**Your instructions:**
Lines from the listing below that contain the string "degrees" are to be reported.

*** Record set Section Begins ***

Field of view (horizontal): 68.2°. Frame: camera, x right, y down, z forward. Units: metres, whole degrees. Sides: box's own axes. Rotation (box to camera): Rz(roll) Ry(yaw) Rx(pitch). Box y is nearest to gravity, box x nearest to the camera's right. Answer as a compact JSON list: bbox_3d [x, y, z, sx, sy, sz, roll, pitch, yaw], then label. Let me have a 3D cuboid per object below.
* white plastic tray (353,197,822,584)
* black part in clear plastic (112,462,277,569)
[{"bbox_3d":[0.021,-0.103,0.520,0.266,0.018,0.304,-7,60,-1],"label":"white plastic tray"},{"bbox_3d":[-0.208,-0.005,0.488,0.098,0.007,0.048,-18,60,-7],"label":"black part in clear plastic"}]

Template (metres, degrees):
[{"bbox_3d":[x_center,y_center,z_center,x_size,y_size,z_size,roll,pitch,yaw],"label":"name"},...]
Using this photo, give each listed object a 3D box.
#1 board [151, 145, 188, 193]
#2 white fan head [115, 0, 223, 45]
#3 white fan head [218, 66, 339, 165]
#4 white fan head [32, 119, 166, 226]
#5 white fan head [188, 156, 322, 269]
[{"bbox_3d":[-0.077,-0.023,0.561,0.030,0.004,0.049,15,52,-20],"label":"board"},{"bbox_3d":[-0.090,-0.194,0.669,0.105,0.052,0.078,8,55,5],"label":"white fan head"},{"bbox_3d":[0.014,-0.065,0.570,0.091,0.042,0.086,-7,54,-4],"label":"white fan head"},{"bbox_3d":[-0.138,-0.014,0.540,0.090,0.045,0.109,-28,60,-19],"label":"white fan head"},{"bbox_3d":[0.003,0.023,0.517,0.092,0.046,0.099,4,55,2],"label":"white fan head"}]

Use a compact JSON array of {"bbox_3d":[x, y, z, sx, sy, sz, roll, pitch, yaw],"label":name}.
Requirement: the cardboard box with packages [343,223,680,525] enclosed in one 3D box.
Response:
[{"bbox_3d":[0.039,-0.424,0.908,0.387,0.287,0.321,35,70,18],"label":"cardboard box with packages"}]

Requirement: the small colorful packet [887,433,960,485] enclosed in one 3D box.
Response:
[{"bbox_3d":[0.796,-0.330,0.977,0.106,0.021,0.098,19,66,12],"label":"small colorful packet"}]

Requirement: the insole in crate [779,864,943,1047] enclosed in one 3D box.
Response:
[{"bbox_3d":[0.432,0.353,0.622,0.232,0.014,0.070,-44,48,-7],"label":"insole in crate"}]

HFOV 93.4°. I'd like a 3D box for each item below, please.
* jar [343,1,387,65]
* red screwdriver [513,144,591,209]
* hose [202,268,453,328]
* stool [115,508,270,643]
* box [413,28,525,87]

*** Record set Section Ends ***

**Task response:**
Field of view (horizontal): 68.2°. Frame: camera, x right, y down, z forward. Units: metres, whole degrees. Sides: box's own axes. Rotation (box to camera): Rz(roll) Ry(yaw) Rx(pitch). Box y is nearest to gravity, box x nearest to the camera's right. Answer as a compact JSON list: bbox_3d [x, y, z, sx, sy, sz, roll, pitch, yaw], then label. Let me have a 3D cuboid per object below.
Template (metres, degrees):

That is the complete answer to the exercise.